* [PROBLEM]:
Copy out every record below exactly as written, but leave out any pictures.

Data entries
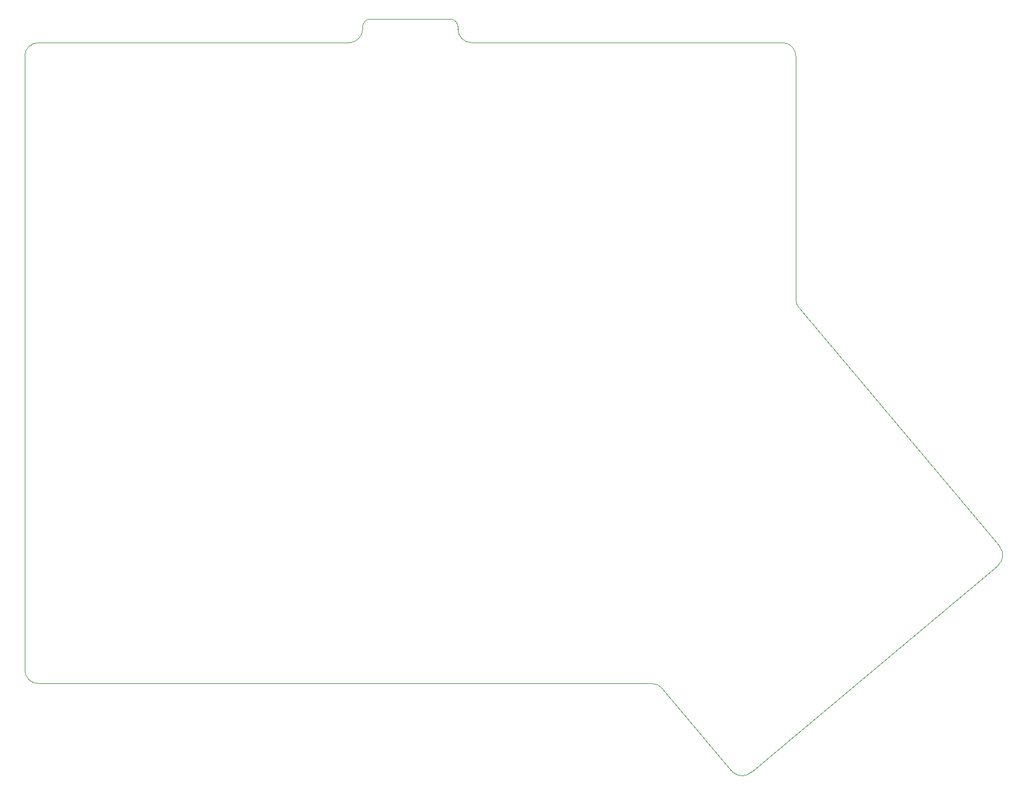
<source format=gbr>
%TF.GenerationSoftware,KiCad,Pcbnew,(5.1.9)-1*%
%TF.CreationDate,2021-07-10T17:08:41+02:00*%
%TF.ProjectId,GameHand,47616d65-4861-46e6-942e-6b696361645f,rev?*%
%TF.SameCoordinates,Original*%
%TF.FileFunction,Profile,NP*%
%FSLAX46Y46*%
G04 Gerber Fmt 4.6, Leading zero omitted, Abs format (unit mm)*
G04 Created by KiCad (PCBNEW (5.1.9)-1) date 2021-07-10 17:08:41*
%MOMM*%
%LPD*%
G01*
G04 APERTURE LIST*
%TA.AperFunction,Profile*%
%ADD10C,0.100000*%
%TD*%
G04 APERTURE END LIST*
D10*
X234213400Y-108737400D02*
G75*
G02*
X233966883Y-111555067I-1532092J-1285575D01*
G01*
X202285600Y-34645600D02*
G75*
G02*
X204285601Y-36645603I-1J-2000002D01*
G01*
X90989398Y-36652199D02*
G75*
G02*
X92989401Y-34652198I2000002J-1D01*
G01*
X204760112Y-73650176D02*
G75*
G02*
X204292200Y-72364600I1532089J1285577D01*
G01*
X153492200Y-31165800D02*
G75*
G02*
X154635200Y-32308800I0J-1143000D01*
G01*
X140639800Y-32308800D02*
G75*
G02*
X141782800Y-31165800I1143000J0D01*
G01*
X92989400Y-128905000D02*
G75*
G02*
X90989399Y-126904997I1J2000002D01*
G01*
X197798830Y-141884402D02*
G75*
G02*
X194970400Y-141884400I-1414214J1414216D01*
G01*
X138635201Y-34651699D02*
X92989401Y-34652198D01*
X183133021Y-128901698D02*
G75*
G02*
X184665111Y-129616123I1J-2000001D01*
G01*
X90989398Y-36652199D02*
X90989399Y-126904997D01*
X156635201Y-34651701D02*
G75*
G02*
X154635200Y-32651700I0J2000001D01*
G01*
X140635200Y-32651700D02*
G75*
G02*
X138635201Y-34651699I-1999999J0D01*
G01*
X204292200Y-72364600D02*
X204285601Y-36645603D01*
X92989400Y-128905000D02*
X183133021Y-128901698D01*
X197798830Y-141884402D02*
X233966883Y-111555067D01*
X234213400Y-108737400D02*
X204760112Y-73650176D01*
X140639800Y-32308800D02*
X140635200Y-32651700D01*
X153492200Y-31165800D02*
X141782800Y-31165800D01*
X184665111Y-129616123D02*
X194970400Y-141884400D01*
X202285600Y-34645600D02*
X156635201Y-34651701D01*
X154635200Y-32651700D02*
X154635200Y-32308800D01*
M02*

</source>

* [RESULT OF THE EXERCISE]:
<source format=gbr>
%TF.GenerationSoftware,KiCad,Pcbnew,(5.1.9)-1*%
%TF.CreationDate,2021-07-10T17:08:41+02:00*%
%TF.ProjectId,GameHand,47616d65-4861-46e6-942e-6b696361645f,rev?*%
%TF.SameCoordinates,Original*%
%TF.FileFunction,Profile,NP*%
%FSLAX46Y46*%
G04 Gerber Fmt 4.6, Leading zero omitted, Abs format (unit mm)*
G04 Created by KiCad (PCBNEW (5.1.9)-1) date 2021-07-10 17:08:41*
%MOMM*%
%LPD*%
G01*
G04 APERTURE LIST*
%TA.AperFunction,Profile*%
%ADD10C,0.100000*%
%TD*%
G04 APERTURE END LIST*
D10*
X234213400Y-108737400D02*
G75*
G02*
X233966883Y-111555067I-1532092J-1285575D01*
G01*
X202285600Y-34645600D02*
G75*
G02*
X204285601Y-36645603I-1J-2000002D01*
G01*
X90989398Y-36652199D02*
G75*
G02*
X92989401Y-34652198I2000002J-1D01*
G01*
X204760112Y-73650176D02*
G75*
G02*
X204292200Y-72364600I1532089J1285577D01*
G01*
X153492200Y-31165800D02*
G75*
G02*
X154635200Y-32308800I0J-1143000D01*
G01*
X140639800Y-32308800D02*
G75*
G02*
X141782800Y-31165800I1143000J0D01*
G01*
X92989400Y-128905000D02*
G75*
G02*
X90989399Y-126904997I1J2000002D01*
G01*
X197798830Y-141884402D02*
G75*
G02*
X194970400Y-141884400I-1414214J1414216D01*
G01*
X138635201Y-34651699D02*
X92989401Y-34652198D01*
X183133021Y-128901698D02*
G75*
G02*
X184665111Y-129616123I1J-2000001D01*
G01*
X90989398Y-36652199D02*
X90989399Y-126904997D01*
X156635201Y-34651701D02*
G75*
G02*
X154635200Y-32651700I0J2000001D01*
G01*
X140635200Y-32651700D02*
G75*
G02*
X138635201Y-34651699I-1999999J0D01*
G01*
X204292200Y-72364600D02*
X204285601Y-36645603D01*
X92989400Y-128905000D02*
X183133021Y-128901698D01*
X197798830Y-141884402D02*
X233966883Y-111555067D01*
X234213400Y-108737400D02*
X204760112Y-73650176D01*
X140639800Y-32308800D02*
X140635200Y-32651700D01*
X153492200Y-31165800D02*
X141782800Y-31165800D01*
X184665111Y-129616123D02*
X194970400Y-141884400D01*
X202285600Y-34645600D02*
X156635201Y-34651701D01*
X154635200Y-32651700D02*
X154635200Y-32308800D01*
M02*

</source>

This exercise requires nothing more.